A charismatic musician and scientific genius, Mitza’s fellow student sweeps her off her feet. Benedict’s story not only navigates how their marriage came to be, but how the complexities of two geniuses in one partnership eventually caused the union to crumble.
While Benedict’s work is historical fiction, this book truly gives you an enlightening perspective on what it was like to be a woman when they were completely disregarded in the STEM world. It will leave you proud, angry, and wanting to know more all at once.
3. The Storyteller by Jodi Picoult
The Storyteller by Jodi Picoult follows the story of Sage Singer, a young and lonely baker grieving her mother’s death. When she meets an elderly man named Josef Weber in her support group, they form an unlikely friendship. Josef is a kind man, and Sage finds comfort in their wholesome relationship.
But as Sage begins to learn more about her grandmother’s experience as a Jewish girl in World War II, she soon discovers that Josef’s life might be more intertwined with hers than she could have ever imagined. She is eventually asked to make an impossible decision and doing so could have grave consequences.
Picoult’s The Storyteller is a masterpiece. It explores humanity’s worst and finest moments, and the beauty behind the healing art of storytelling. This book is life changing and you will not see things the same after reading it.
4. Sarah’s Key by Tatiana de Rosnay
Sarah’s Key by Tatiana de Rosnay follows two different timelines. First there’s Sarah, a young girl in the year 1942. On the dreadful Vel’ d’Hiv, she and her family are arrested and eventually separated. Before she is taken from her home, Sarah locks her little brother in a cupboard in secret, hoping to shortly be reunited with him.
Then there’s Julia Jarmond, a journalist in Paris, 2002. On the horrible night’s anniversary, Julia is asked to write about Vel’ d’Hiv and eventually uncovers the story of Sarah. The journalist will soon realize that she and her family have connections to Sarah, and in discovering the past, she begins to make realizations about her own future as well.
This is a story of loss, and the importance of looking into the past while staying true to your own tomorrows.
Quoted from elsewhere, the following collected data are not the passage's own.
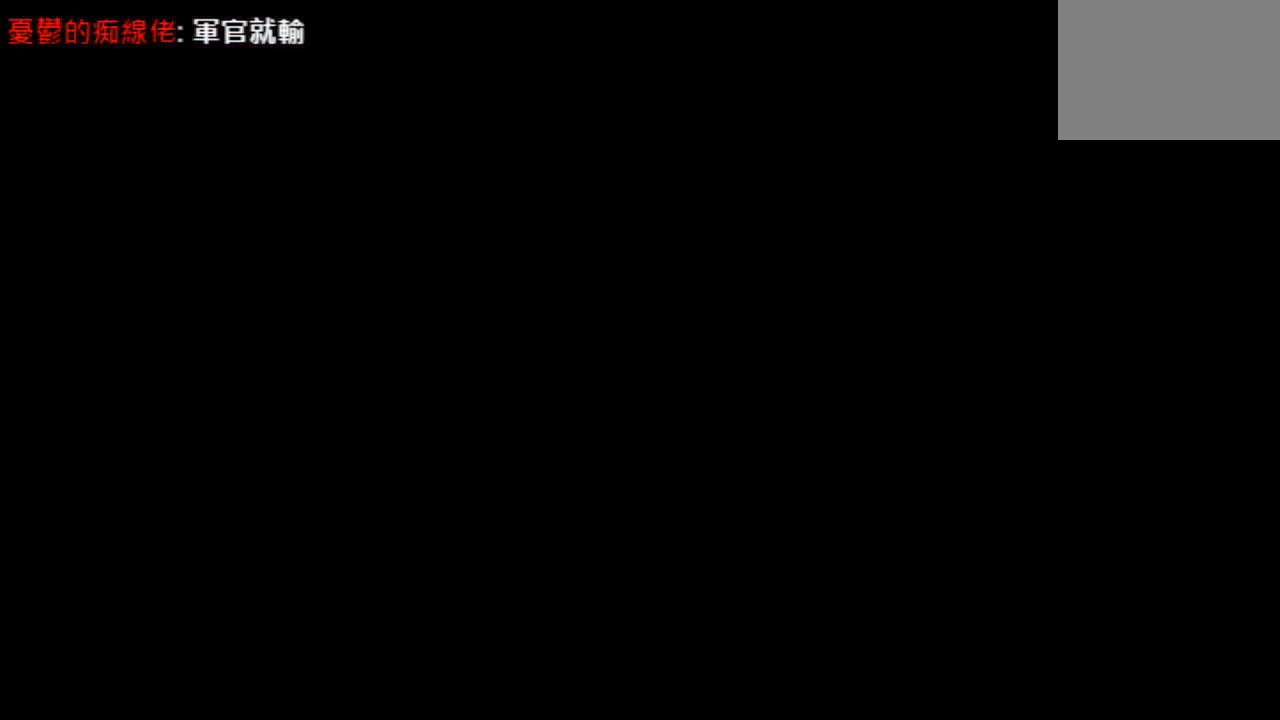
Gameplay with a controller (PlayStation layout); each line is a JSON object with the inputs held at the frame after it. "events" lists button and stick changes between this image and that frame as [ms after this image, input, new state], when the widget could be followed in between. Not read: L3 R3 SELECT START.
{"buttons": [], "left_stick": "center", "right_stick": "center", "events": []}
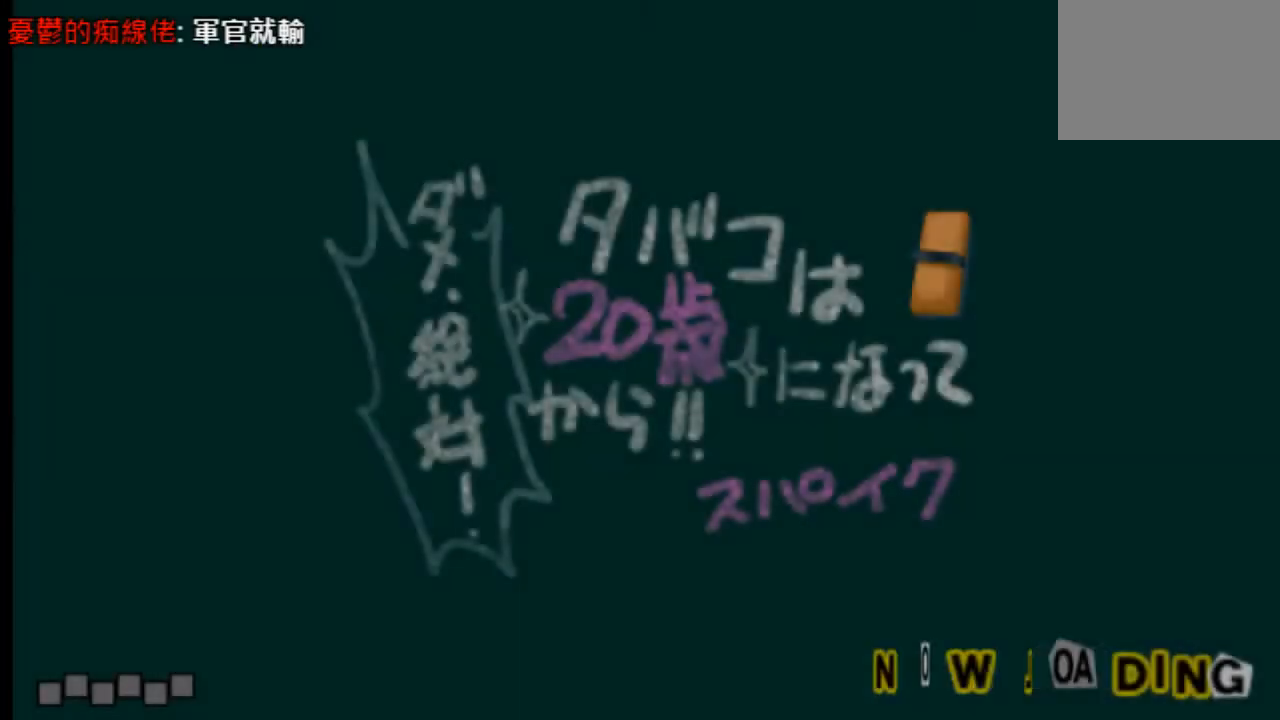
{"buttons": [], "left_stick": "center", "right_stick": "center", "events": []}
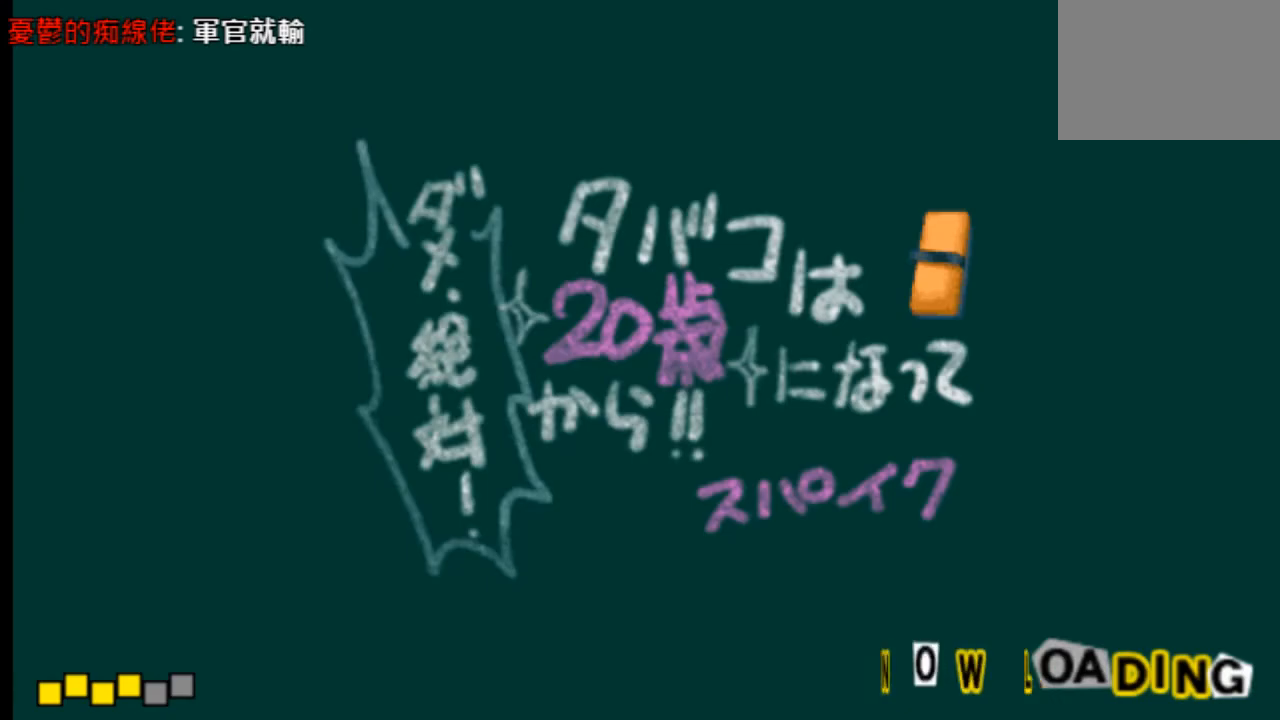
{"buttons": [], "left_stick": "center", "right_stick": "center", "events": []}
This is another life-altering story I can’t recommend enough; you will certainly not be unchanged.
5. Island of Sweet Pies and Soldiers by Sara Ackerman
For those of you looking for wholesome romance combined with eye-opening historical themes, Island of Sweet Pies and Soldiers by Sara Ackerman is the read for you.
The story follows Violet and Emma, a mother and daughter living in Hawaii shortly after the bombing of Pearl Harbor. Grieving over the mysterious disappearance of Violet’s husband and Emma’s father Herman, the two learn to navigate loss in an unforgiving time. But Emma knows more about Herman’s disappearance than she wants her mother to believe, and Violet is still set on discovering the truth behind what happened.
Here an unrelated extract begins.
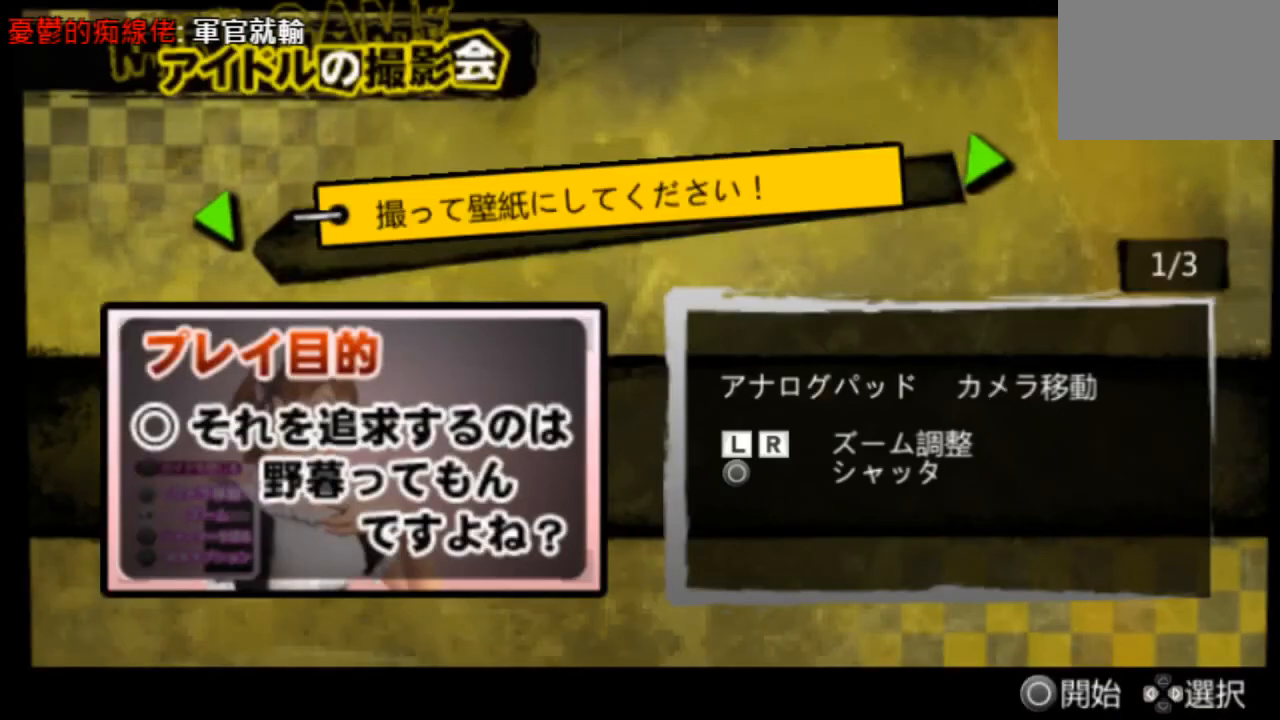
{"buttons": [], "left_stick": "center", "right_stick": "center", "events": []}
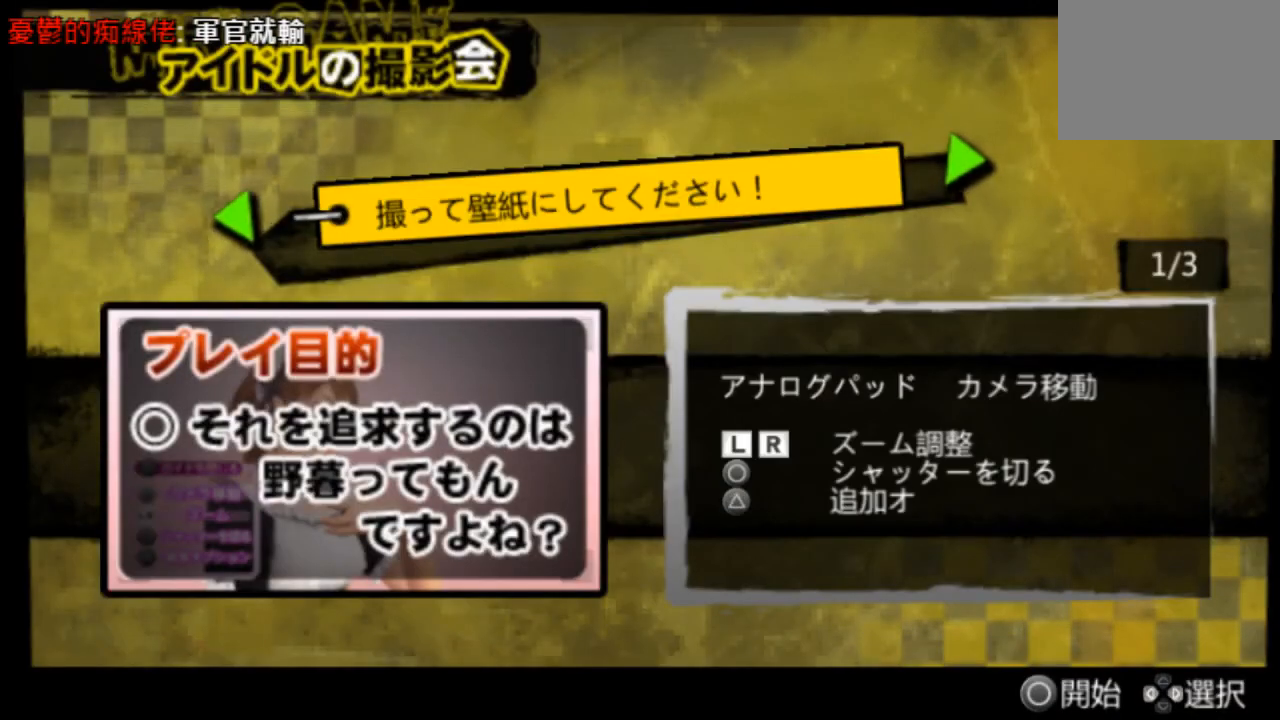
{"buttons": [], "left_stick": "center", "right_stick": "center", "events": []}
Life seems to turn upside down when the marines come to town. Through her friend’s little brother, Violet is introduced to Parker, a goodhearted marine with a love for animals. As Violet spends more and more time with the marines, she finds herself drawn to Parker, even as she’s still trying to pick up the broken pieces Herman left behind.
Island of Sweet Pies and Soldiers is a lighthearted romance, mystery, and moving historical novel all in one. It explores themes like grief, love, prejudice, and what it truly means to heal.
Historical fiction is such a broad genre and typically covers a lot of important and essential topics. These novels often provide valuable insight on both the past and the present, and I believe this genre is definitely worth exploring. These books are great introductory reads to this area of literature, and I hope you’re able to benefit from their value.